The nails instead of hair, or a mystical disease of young American women
Shane Aysom - a young American,has become the victim of an extremely rare and terrible disease. Thus, instead of hairs on the skin began to increase her fingernails. It sounds impossible, but with Shane was just that - her body is almost entirely covered with small horny growths that resemble by nature fingernails.
Shane Aysom (Shanyna Isom) lives in Baltimore (Baltimore), she was 28 years old in 2012 ,when her symptoms of a strange and incomprehensible nature emerged. So, on the whole body suddenly Aysom hatch through the skin strange horny growths on structure resembling nails. Believe what had happened it was impossible - Shane experienced many anxious hours, and doctors, to which she immediately asked for help, they did not immediately realize what is at stake.
Meanwhile, women continued to tear the skin and break out all the new nails, which for some reason began to grow in place of conventional hairs. Alas, it was impossible to stop, and Shane had to stay in hospital in a rather serious condition.
Later it turned out that such a reaction was caused by her steroids ,which she took after in 2009 she suffered a severe attack of allergic asthma.
From what only did not treat doctors Shane - from a staph infection, eczema and other skin diseases, but upryamyeogti all continued to grow, and women suffering only intensified.
As a result, doctors have come to the conclusion that ` Shane too much kozhi` ,that constantly flakes off and replaced up to 12 times faster than normal.
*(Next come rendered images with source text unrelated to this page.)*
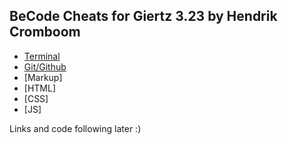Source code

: ## BeCode Cheats for Giertz 3.23 by Hendrik Cromboom

* [Terminal](https://github.com/HendrikCromboom/gulag-cheats/blob/master/terminal.md)
* [Git/Github](https://github.com/HendrikCromboom/gulag-cheats/blob/master/git-github.md)
* [Markup]
* [HTML]
* [CSS]
* [JS]

Links and code following later :)
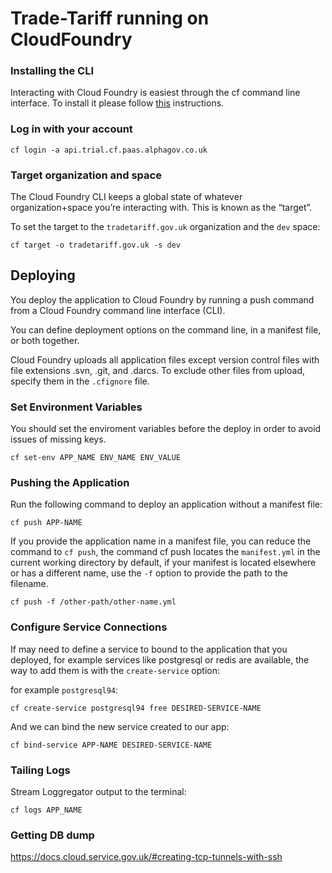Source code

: # Trade-Tariff running on CloudFoundry



### Installing the CLI

Interacting with Cloud Foundry is easiest through the cf command line interface.
To install it please follow [this](https://documentation.trial.cf.paas.alphagov.co.uk/getting-started/setup/) instructions.

### Log in with your account

    cf login -a api.trial.cf.paas.alphagov.co.uk

### Target organization and space

The Cloud Foundry CLI keeps a global state of whatever organization+space you’re interacting with. This is known as the “target”.

To set the target to the `tradetariff.gov.uk` organization and the `dev` space:

    cf target -o tradetariff.gov.uk -s dev

## Deploying

You deploy the application to Cloud Foundry by running a push command from a Cloud Foundry command line interface (CLI).

You can define deployment options on the command line, in a manifest file, or both together.

Cloud Foundry uploads all application files except version control files with file extensions .svn, .git, and .darcs. To exclude other files from upload, specify them in the `.cfignore` file.

### Set Environment Variables

You should set the enviroment variables before the deploy in order to avoid issues of missing keys.

    cf set-env APP_NAME ENV_NAME ENV_VALUE


### Pushing the Application

Run the following command to deploy an application without a manifest file:

    cf push APP-NAME

If you provide the application name in a manifest file, you can reduce the command to `cf push`, the command cf push locates the `manifest.yml` in the current working directory by default, if your manifest is located elsewhere or has a different name, use the `-f` option to provide the path to the filename.

    cf push -f /other-path/other-name.yml

### Configure Service Connections

If may need to define a service to bound to the application that you deployed, for example services like postgresql or redis are available, the way to add them is with the `create-service` option:

for example `postgresql94`:

    cf create-service postgresql94 free DESIRED-SERVICE-NAME

And we can bind the new service created to our app:

    cf bind-service APP-NAME DESIRED-SERVICE-NAME

### Tailing Logs

Stream Loggregator output to the terminal:

    cf logs APP_NAME
    
### Getting DB dump

https://docs.cloud.service.gov.uk/#creating-tcp-tunnels-with-ssh
    
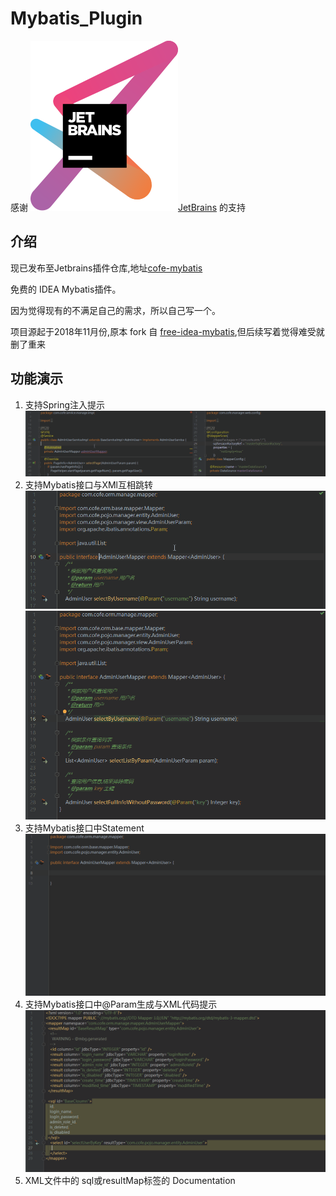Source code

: # Mybatis_Plugin

感谢 <img src="/images/jetbrains-variant-3.svg" />[JetBrains](https://www.jetbrains.com/?from=Cofe-Mybatis) 的支持

## 介绍

现已发布至Jetbrains插件仓库,地址[cofe-mybatis](https://plugins.jetbrains.com/plugin/12808-cofe-mybatis)

免费的 IDEA Mybatis插件。

因为觉得现有的不满足自己的需求，所以自己写一个。

项目源起于2018年11月份,原本 fork 自 [free-idea-mybatis](https://github.com/wuzhizhan/free-idea-mybatis),但后续写着觉得难受就删了重来


## 功能演示

1. 支持Spring注入提示<br/> ![SpringInject](/images/SpringInject.gif)
2. 支持Mybatis接口与XMl互相跳转<br/> ![](/images/NavigateToXml.gif)<br/>![](/images/NavigateToMethod.gif)
3. 支持Mybatis接口中Statement<br/>![](/images/GenerateStatement.gif)
4. 支持Mybatis接口中@Param生成与XML代码提示<br/>![](/images/ParamCompletion.gif)
5. XML文件中的 sql或resultMap标签的 Documentation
As a result, the skin does not have time to ` dyshat`. However, to help women and doctors can not - a statement of the reasons for the disease, as well as self diagnosis in this case do not warrant treatment.
Meanwhile, Shane started with difficulty to move - now she can move, only relying on a stick, Ae suffering become permanent. her skin reminds one big dry scab with strange sprouting spines, which is its weird nails. Until recently, it was full of optimism and cheerfulness student, but after 2009 Shane`s life has turned into hell. Doctors can not monitor the status of Shane - they have a test and ascertain the symptoms as they appear.
Shane says that sometimes it seems that the disease is - just a nightmare to wake up and stoittolko he will evaporate. Alas, in the case of Shane have to admit - this is not a nightmare, it is her reality.To date, other patients with similar symptoms have been identified worldwide.
There is one negative point - a strange disease almost did not let the world family of Shane - they just have to pay huge medical bills, because the insurance company refused to compensate them for the costs.
In order to pay for the treatment ,which it still offered the buyout and was incredibly expensive, Shane opened his own foundation, but it is still very much doubt that will be able to collect the necessary sum. And she hopes that by its disease in the near future there is a cure, and when future victims of an insidious disease do not fall into such a vice, in which it landed. However,at this moment other documented cases of this disease is not - in case American Shane Aysom unique. Today Shane do the scientists from the Institute of Johns Hopkins, relatives and herself Shane once again believe in the victory.
All hope of a young woman on her family - this family rallied around unhappy and do not give it to fall spirit. But the insurance system of the country, alas, stalled on the strange case of unexplored disease. Alas, to reverse this situation Aysom Shane and her family have been unable to, but because of the huge bills of clinics and centers (in 2012, they called the sum of $ 250,000) is still a heavy burden laid on the shoulders of families.